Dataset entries
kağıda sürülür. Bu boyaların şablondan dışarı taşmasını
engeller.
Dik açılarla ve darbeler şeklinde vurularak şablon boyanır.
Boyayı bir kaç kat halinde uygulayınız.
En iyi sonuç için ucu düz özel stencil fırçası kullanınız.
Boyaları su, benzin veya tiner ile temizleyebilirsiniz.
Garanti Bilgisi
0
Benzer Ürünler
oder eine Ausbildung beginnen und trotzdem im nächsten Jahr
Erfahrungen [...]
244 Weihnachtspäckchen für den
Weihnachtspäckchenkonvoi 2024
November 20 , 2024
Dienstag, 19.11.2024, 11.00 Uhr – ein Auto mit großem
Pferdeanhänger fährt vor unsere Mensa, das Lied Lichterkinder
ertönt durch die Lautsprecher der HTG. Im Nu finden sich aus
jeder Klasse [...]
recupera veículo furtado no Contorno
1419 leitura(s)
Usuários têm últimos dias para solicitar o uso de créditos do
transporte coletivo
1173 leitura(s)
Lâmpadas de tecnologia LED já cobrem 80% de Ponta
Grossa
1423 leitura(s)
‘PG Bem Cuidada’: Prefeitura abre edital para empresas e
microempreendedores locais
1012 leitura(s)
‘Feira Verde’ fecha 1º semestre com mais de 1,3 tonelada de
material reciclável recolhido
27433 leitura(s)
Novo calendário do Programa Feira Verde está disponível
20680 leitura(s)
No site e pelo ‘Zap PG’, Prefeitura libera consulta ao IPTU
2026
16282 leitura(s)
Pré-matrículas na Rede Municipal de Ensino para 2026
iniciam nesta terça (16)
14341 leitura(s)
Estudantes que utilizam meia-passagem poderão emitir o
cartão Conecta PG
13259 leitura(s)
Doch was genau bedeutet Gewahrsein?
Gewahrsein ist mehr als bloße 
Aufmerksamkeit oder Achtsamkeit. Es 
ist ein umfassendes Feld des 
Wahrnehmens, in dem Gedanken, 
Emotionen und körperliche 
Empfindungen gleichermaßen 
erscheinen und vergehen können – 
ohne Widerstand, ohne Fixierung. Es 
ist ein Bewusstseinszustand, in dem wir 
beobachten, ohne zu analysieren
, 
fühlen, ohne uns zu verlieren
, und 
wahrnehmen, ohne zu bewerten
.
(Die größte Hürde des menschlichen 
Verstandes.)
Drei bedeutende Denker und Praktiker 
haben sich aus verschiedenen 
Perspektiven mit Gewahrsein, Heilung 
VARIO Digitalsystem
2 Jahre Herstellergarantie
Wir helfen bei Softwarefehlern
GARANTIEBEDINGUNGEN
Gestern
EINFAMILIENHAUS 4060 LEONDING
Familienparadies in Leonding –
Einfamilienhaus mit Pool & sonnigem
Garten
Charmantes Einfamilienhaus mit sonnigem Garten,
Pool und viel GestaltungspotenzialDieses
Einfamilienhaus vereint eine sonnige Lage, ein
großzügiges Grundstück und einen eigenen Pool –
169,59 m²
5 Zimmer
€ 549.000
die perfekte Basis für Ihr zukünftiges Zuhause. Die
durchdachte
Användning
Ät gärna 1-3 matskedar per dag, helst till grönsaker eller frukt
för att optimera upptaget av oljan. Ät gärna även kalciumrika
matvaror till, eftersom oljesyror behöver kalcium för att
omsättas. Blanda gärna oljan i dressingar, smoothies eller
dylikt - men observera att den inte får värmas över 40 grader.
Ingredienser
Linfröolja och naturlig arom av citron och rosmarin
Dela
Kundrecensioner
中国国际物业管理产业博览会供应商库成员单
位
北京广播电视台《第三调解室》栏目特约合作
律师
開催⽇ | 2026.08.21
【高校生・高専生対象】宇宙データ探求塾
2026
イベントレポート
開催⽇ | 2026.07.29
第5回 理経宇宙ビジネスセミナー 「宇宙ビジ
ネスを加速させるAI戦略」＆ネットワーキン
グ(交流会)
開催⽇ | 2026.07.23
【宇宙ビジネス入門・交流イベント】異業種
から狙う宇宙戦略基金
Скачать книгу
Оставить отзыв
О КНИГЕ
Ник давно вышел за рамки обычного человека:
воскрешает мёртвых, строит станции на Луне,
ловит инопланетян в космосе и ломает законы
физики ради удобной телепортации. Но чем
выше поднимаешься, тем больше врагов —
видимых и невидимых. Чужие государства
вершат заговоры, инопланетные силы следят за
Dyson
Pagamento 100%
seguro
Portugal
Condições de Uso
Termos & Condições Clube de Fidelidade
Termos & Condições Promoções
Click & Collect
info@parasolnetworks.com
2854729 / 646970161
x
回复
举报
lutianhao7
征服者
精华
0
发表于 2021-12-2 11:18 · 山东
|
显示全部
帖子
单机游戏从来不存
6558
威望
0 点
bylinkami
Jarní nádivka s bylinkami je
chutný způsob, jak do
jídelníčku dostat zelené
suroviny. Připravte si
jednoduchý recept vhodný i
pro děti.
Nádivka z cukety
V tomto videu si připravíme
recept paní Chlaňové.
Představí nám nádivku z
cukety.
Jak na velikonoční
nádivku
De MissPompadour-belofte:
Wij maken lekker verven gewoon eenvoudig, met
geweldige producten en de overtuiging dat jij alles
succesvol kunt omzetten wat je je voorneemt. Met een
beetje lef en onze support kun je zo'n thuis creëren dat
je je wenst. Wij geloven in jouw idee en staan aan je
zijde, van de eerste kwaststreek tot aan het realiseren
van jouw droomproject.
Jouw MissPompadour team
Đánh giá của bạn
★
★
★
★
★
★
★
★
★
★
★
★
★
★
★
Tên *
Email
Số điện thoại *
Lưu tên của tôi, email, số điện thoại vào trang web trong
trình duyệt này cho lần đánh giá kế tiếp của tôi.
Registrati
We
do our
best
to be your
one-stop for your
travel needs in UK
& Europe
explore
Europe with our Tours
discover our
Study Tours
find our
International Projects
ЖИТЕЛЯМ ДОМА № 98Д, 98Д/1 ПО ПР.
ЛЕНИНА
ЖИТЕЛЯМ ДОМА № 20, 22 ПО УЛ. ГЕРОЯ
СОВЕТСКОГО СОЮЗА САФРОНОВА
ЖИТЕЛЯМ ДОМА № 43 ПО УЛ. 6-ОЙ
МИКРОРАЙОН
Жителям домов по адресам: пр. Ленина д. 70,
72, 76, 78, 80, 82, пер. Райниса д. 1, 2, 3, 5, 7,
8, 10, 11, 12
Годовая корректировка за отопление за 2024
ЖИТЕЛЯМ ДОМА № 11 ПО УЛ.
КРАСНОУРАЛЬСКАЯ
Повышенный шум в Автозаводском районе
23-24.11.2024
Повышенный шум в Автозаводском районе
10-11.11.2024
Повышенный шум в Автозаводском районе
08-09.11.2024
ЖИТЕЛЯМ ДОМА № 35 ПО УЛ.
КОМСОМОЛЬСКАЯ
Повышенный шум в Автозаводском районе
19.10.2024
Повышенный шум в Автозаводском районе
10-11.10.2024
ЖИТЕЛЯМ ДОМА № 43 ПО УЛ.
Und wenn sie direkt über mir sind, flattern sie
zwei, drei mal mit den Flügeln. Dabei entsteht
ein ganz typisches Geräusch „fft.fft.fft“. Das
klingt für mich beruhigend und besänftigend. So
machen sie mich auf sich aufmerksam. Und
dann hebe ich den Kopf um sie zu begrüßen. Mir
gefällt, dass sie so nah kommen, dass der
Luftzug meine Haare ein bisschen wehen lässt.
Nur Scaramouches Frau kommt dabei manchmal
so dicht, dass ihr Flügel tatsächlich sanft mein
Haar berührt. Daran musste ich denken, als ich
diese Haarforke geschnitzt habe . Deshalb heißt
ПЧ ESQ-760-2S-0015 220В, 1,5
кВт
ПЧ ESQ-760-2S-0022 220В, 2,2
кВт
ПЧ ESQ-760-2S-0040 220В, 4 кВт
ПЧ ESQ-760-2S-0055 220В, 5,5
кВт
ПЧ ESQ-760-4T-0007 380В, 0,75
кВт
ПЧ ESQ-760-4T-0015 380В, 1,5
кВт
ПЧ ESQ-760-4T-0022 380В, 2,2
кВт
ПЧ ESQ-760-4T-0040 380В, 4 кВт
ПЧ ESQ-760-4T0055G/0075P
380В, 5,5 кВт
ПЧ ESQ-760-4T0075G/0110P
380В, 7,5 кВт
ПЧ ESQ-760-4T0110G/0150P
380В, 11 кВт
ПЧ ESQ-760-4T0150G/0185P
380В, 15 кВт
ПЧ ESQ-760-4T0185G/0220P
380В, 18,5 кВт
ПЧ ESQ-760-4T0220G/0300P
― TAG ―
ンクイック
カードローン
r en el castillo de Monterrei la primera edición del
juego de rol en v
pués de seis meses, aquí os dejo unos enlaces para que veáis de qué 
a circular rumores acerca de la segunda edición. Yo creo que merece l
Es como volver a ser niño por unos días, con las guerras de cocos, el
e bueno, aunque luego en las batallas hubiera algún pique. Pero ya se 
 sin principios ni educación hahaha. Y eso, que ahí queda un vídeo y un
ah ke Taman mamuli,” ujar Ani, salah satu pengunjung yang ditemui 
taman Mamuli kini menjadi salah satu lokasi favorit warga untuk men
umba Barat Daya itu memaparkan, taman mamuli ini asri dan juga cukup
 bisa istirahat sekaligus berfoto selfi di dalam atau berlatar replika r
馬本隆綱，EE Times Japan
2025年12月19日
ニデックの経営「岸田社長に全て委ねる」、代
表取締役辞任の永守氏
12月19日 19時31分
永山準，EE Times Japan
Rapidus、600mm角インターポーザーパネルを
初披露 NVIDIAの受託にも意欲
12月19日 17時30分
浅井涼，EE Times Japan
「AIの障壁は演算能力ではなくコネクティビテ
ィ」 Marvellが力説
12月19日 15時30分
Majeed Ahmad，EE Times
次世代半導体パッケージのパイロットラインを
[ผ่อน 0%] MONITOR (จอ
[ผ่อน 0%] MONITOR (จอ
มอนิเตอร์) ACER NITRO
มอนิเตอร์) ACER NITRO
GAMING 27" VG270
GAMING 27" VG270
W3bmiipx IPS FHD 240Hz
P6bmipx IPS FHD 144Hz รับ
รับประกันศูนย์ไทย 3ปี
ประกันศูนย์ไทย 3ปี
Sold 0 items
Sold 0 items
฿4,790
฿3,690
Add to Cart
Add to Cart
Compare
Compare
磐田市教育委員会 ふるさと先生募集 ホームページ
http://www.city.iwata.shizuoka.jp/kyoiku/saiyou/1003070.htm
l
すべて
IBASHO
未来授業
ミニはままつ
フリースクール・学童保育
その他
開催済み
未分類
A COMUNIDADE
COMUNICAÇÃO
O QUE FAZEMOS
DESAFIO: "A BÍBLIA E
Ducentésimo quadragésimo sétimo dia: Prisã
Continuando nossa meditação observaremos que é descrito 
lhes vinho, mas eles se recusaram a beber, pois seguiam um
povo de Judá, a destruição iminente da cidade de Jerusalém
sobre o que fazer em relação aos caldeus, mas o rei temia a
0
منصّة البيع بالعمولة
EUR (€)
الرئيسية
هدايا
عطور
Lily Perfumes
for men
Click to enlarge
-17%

Your objective | Identify every line in the items above that contains the string "Termos" and copy each one in full.

Answer section |
Termos & Condições Clube de Fidelidade
Termos & Condições Promoções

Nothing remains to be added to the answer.